(Stored data)
———
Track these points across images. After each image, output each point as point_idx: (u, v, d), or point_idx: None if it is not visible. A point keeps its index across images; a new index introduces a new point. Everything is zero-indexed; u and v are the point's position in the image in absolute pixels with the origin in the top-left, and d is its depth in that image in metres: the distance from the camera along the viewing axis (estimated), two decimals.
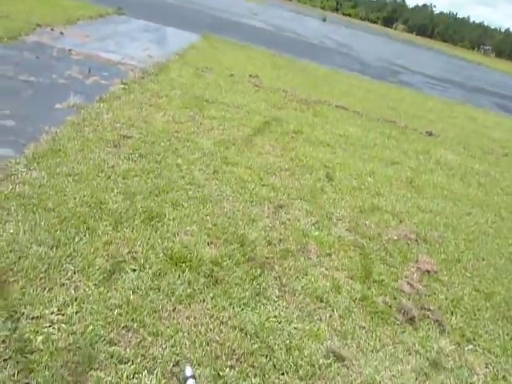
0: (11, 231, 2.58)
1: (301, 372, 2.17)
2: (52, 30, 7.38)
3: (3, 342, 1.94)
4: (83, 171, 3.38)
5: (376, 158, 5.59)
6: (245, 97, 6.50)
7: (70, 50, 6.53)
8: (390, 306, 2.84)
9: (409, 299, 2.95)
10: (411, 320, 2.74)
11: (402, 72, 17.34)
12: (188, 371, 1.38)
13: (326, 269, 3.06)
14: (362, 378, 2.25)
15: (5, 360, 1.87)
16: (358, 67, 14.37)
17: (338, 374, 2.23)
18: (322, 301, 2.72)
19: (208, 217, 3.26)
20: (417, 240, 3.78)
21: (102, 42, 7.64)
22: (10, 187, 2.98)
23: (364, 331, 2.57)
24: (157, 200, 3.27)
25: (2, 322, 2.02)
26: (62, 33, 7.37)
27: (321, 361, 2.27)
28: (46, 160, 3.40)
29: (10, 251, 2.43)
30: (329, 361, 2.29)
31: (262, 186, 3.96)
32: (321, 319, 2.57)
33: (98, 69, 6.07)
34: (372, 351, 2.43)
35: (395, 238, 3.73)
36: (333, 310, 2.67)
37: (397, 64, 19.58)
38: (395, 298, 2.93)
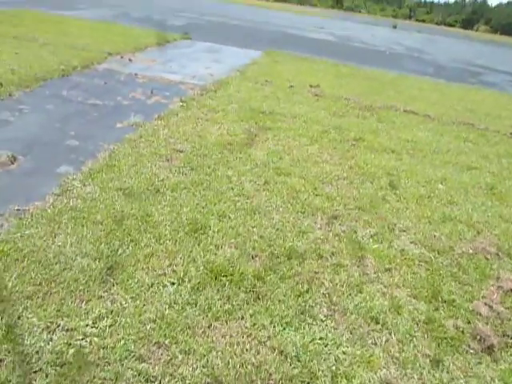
0: (59, 244, 2.64)
1: None
2: (121, 57, 7.89)
3: (37, 353, 1.94)
4: (134, 185, 3.42)
5: (449, 163, 5.04)
6: (303, 107, 6.32)
7: (135, 74, 6.90)
8: (463, 332, 2.42)
9: (487, 324, 2.50)
10: (489, 349, 2.30)
11: (483, 72, 15.93)
12: None
13: (385, 286, 2.72)
14: None
15: (35, 372, 1.86)
16: (431, 71, 13.47)
17: None
18: (377, 322, 2.39)
19: (255, 229, 3.10)
20: (498, 254, 3.25)
21: (165, 64, 8.00)
22: (65, 201, 3.10)
23: (428, 360, 2.20)
24: (203, 212, 3.19)
25: (38, 334, 2.03)
26: (130, 59, 7.85)
27: None
28: (100, 175, 3.51)
29: (56, 263, 2.48)
30: None
31: (316, 195, 3.72)
32: (375, 343, 2.25)
33: (160, 89, 6.31)
34: None
35: (471, 251, 3.24)
36: (390, 334, 2.33)
37: (477, 64, 18.09)
38: (469, 322, 2.50)
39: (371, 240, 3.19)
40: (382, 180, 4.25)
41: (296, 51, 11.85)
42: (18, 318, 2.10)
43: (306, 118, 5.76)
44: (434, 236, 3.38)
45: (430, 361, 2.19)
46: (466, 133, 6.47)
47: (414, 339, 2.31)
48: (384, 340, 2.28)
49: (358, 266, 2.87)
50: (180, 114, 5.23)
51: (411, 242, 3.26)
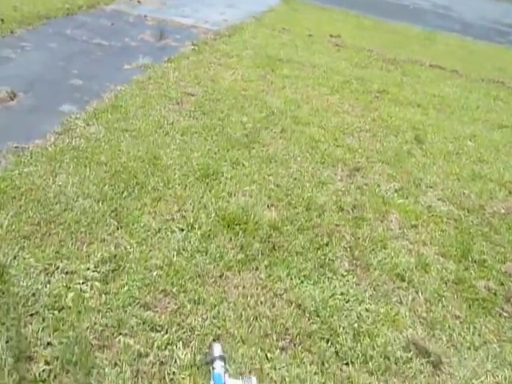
0: (60, 183, 2.44)
1: (371, 365, 1.72)
2: None
3: (33, 295, 1.77)
4: (141, 127, 3.18)
5: (479, 120, 4.69)
6: (323, 56, 5.90)
7: (145, 16, 6.47)
8: (495, 294, 2.22)
9: None
10: None
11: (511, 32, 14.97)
12: (216, 350, 1.03)
13: (411, 242, 2.50)
14: (454, 381, 1.73)
15: (31, 315, 1.70)
16: (457, 27, 12.64)
17: (421, 373, 1.73)
18: (403, 280, 2.20)
19: (271, 177, 2.87)
20: None
21: (177, 8, 7.48)
22: (67, 140, 2.88)
23: (458, 322, 2.01)
24: (215, 158, 2.96)
25: (35, 275, 1.86)
26: (139, 1, 7.35)
27: (398, 353, 1.79)
28: (105, 116, 3.26)
29: (56, 203, 2.29)
30: (409, 354, 1.79)
31: (337, 146, 3.45)
32: (401, 302, 2.07)
33: (171, 32, 5.89)
34: (469, 348, 1.88)
35: (503, 211, 3.00)
36: (417, 292, 2.14)
37: (505, 24, 16.99)
38: (502, 284, 2.30)
39: (396, 195, 2.95)
40: (407, 134, 3.95)
41: (315, 0, 11.11)
42: (14, 257, 1.93)
43: (326, 68, 5.37)
44: (463, 194, 3.13)
45: (461, 322, 2.01)
46: (496, 91, 6.04)
47: (443, 299, 2.12)
48: (410, 299, 2.09)
49: (381, 221, 2.65)
50: (191, 58, 4.88)
51: (439, 199, 3.01)
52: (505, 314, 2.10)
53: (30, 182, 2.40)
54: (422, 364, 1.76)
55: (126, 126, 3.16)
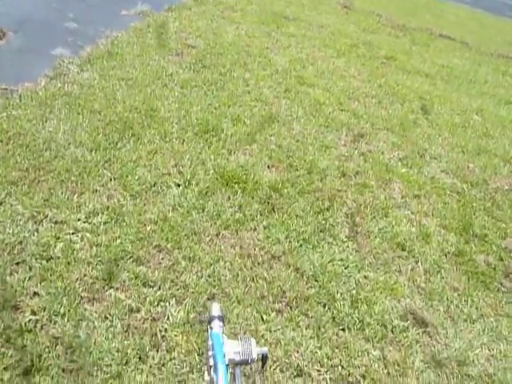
0: (50, 129, 2.30)
1: (367, 331, 1.68)
2: None
3: (20, 243, 1.68)
4: (138, 76, 3.00)
5: (486, 94, 4.57)
6: (331, 17, 5.64)
7: None
8: (494, 268, 2.19)
9: None
10: None
11: None
12: (215, 309, 0.95)
13: (413, 212, 2.44)
14: (450, 352, 1.70)
15: (17, 263, 1.61)
16: None
17: (417, 342, 1.71)
18: (403, 249, 2.15)
19: (272, 137, 2.75)
20: None
21: None
22: (59, 85, 2.71)
23: (456, 294, 1.98)
24: (215, 113, 2.82)
25: (22, 223, 1.76)
26: None
27: (395, 322, 1.75)
28: (100, 62, 3.07)
29: (46, 149, 2.16)
30: (406, 323, 1.76)
31: (341, 110, 3.32)
32: (400, 271, 2.02)
33: None
34: (466, 320, 1.85)
35: (506, 187, 2.94)
36: (417, 262, 2.09)
37: None
38: (502, 259, 2.26)
39: (399, 163, 2.86)
40: (413, 103, 3.82)
41: None
42: (0, 203, 1.82)
43: (334, 30, 5.14)
44: (468, 167, 3.05)
45: (459, 295, 1.97)
46: (505, 66, 5.88)
47: (443, 271, 2.08)
48: (410, 268, 2.04)
49: (384, 189, 2.57)
50: (193, 9, 4.61)
51: (442, 171, 2.94)
52: (503, 289, 2.07)
53: (19, 126, 2.26)
54: (419, 334, 1.74)
55: (122, 75, 2.98)
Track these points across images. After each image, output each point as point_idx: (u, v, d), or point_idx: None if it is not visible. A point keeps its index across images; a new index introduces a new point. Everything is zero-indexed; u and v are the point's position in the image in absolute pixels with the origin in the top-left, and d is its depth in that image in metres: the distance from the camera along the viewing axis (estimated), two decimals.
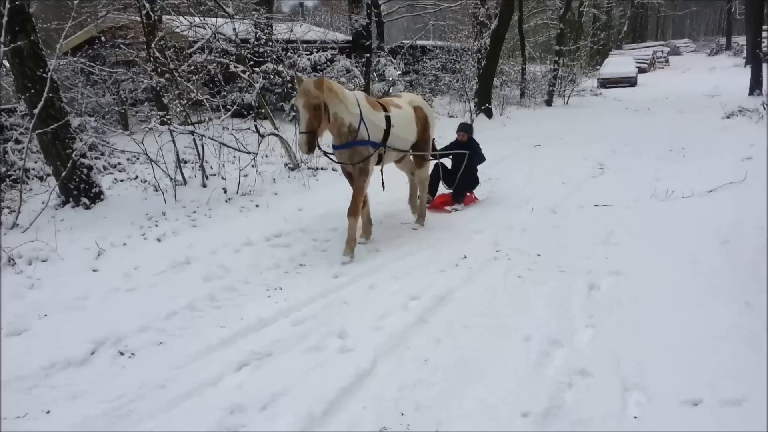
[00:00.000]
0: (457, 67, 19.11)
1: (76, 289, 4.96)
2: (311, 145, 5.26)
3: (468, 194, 7.87)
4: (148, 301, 4.70)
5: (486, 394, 3.33)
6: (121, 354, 3.96)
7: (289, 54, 13.51)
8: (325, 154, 6.07)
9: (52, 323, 4.41)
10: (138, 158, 10.80)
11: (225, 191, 7.94)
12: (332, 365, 3.67)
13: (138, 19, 11.60)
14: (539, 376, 3.50)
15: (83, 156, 7.63)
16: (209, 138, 8.07)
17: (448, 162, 8.14)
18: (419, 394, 3.36)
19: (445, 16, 25.40)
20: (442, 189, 8.03)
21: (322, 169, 9.72)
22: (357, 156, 5.72)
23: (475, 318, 4.29)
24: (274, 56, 11.46)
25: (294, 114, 12.54)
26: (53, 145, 7.39)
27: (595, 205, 7.39)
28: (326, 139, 6.04)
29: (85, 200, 7.52)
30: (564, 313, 4.34)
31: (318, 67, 14.07)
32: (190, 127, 8.11)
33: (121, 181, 9.65)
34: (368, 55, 17.49)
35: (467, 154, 7.66)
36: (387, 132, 5.97)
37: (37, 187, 8.80)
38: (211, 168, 9.07)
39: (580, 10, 27.03)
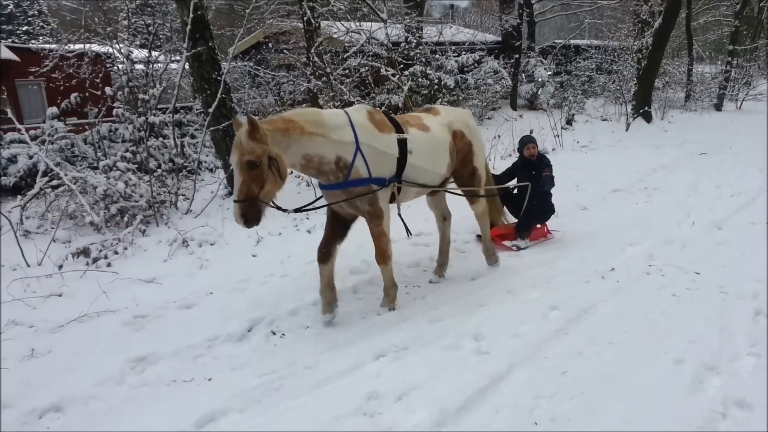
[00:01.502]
0: (614, 67, 18.09)
1: (239, 272, 5.49)
2: (249, 217, 3.78)
3: (538, 227, 6.41)
4: (298, 288, 5.06)
5: (629, 414, 3.16)
6: (273, 334, 4.33)
7: (436, 56, 13.69)
8: (298, 210, 4.53)
9: (217, 300, 4.92)
10: None
11: None
12: (467, 365, 3.70)
13: (300, 25, 12.47)
14: (690, 402, 3.25)
15: None
16: None
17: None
18: (556, 405, 3.27)
19: (603, 14, 24.12)
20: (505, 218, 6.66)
21: None
22: (357, 200, 4.25)
23: (622, 334, 4.07)
24: (423, 59, 11.68)
25: None
26: (224, 141, 8.20)
27: None
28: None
29: None
30: (723, 338, 3.96)
31: (465, 69, 14.08)
32: None
33: None
34: (517, 55, 17.17)
35: (535, 177, 6.15)
36: (402, 160, 4.40)
37: (207, 178, 9.84)
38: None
39: (761, 5, 24.18)
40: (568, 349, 3.88)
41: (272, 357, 3.97)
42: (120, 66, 9.51)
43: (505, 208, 6.56)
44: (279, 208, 4.18)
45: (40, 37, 31.31)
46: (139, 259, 6.08)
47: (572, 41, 21.63)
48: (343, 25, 11.56)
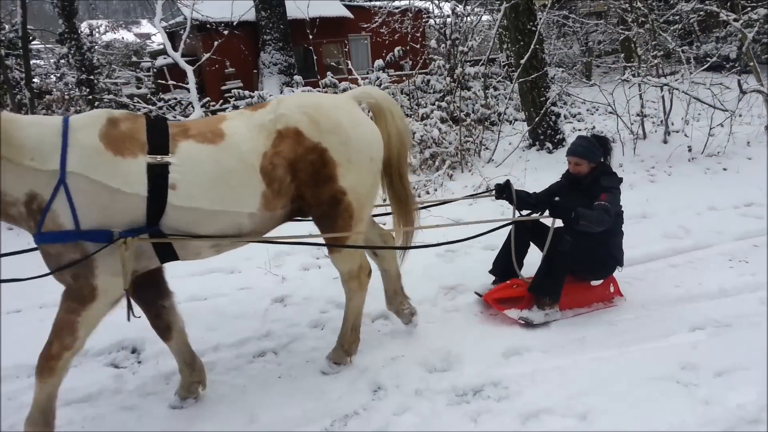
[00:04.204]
0: None
1: None
2: None
3: (594, 284, 4.04)
4: None
5: None
6: None
7: None
8: None
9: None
10: (597, 109, 11.08)
11: (689, 150, 7.47)
12: None
13: None
14: None
15: (554, 104, 8.29)
16: (683, 92, 7.62)
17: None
18: None
19: None
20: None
21: None
22: (49, 260, 2.61)
23: None
24: None
25: None
26: (530, 93, 8.26)
27: None
28: None
29: (548, 145, 8.24)
30: None
31: None
32: (664, 80, 7.81)
33: (579, 130, 10.11)
34: None
35: (573, 202, 3.83)
36: (157, 201, 2.63)
37: (507, 130, 10.04)
38: (672, 124, 8.59)
39: None
40: None
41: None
42: (436, 20, 10.15)
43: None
44: None
45: None
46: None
47: None
48: None
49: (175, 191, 2.63)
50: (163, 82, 11.45)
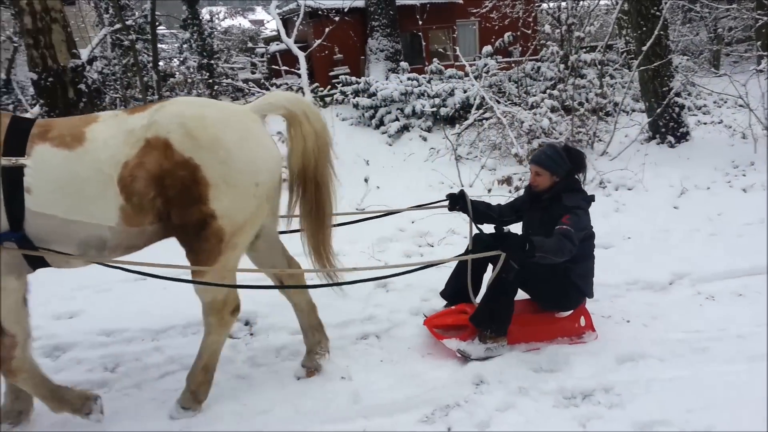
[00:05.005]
0: None
1: (658, 221, 5.28)
2: None
3: (561, 315, 3.58)
4: (730, 250, 4.56)
5: None
6: (699, 293, 4.03)
7: None
8: None
9: (634, 246, 4.83)
10: (725, 101, 10.24)
11: None
12: None
13: None
14: None
15: (677, 95, 7.73)
16: None
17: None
18: None
19: None
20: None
21: None
22: None
23: None
24: None
25: None
26: (652, 82, 7.74)
27: None
28: None
29: (670, 138, 7.70)
30: None
31: None
32: None
33: (704, 123, 9.39)
34: None
35: (530, 224, 3.63)
36: (13, 205, 2.50)
37: (624, 121, 9.48)
38: None
39: None
40: None
41: (697, 316, 3.71)
42: (550, 5, 9.76)
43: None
44: None
45: None
46: None
47: None
48: None
49: (30, 195, 2.50)
50: (276, 67, 11.89)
———
Instructions to follow:
Copy nothing but the lines from the start of the entries through the line with "30: (329, 361, 2.29)". Write them out exactly, without pictures.

Finished exercise:
Track these points across images. After each image, output each point as point_idx: (u, v, d), or point_idx: None if it is not visible. A point keeps its index across images; a new index introduces a new point. Everything is zero-indexed; u and v are the point's position in the image in absolute pixels with the origin in the top-left, and d is its depth in that image in metres: the distance from the camera along the viewing axis (estimated), two decimals.
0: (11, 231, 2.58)
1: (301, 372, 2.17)
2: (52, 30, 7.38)
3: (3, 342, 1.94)
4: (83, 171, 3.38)
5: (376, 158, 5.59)
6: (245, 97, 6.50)
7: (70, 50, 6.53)
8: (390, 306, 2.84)
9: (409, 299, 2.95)
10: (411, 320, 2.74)
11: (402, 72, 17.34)
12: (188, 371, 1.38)
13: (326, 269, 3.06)
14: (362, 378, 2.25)
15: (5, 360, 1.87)
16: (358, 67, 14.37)
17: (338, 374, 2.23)
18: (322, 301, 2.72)
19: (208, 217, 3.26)
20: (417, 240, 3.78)
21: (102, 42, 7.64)
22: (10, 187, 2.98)
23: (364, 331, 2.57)
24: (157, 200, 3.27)
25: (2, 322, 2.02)
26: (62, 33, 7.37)
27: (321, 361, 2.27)
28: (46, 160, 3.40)
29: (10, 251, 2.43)
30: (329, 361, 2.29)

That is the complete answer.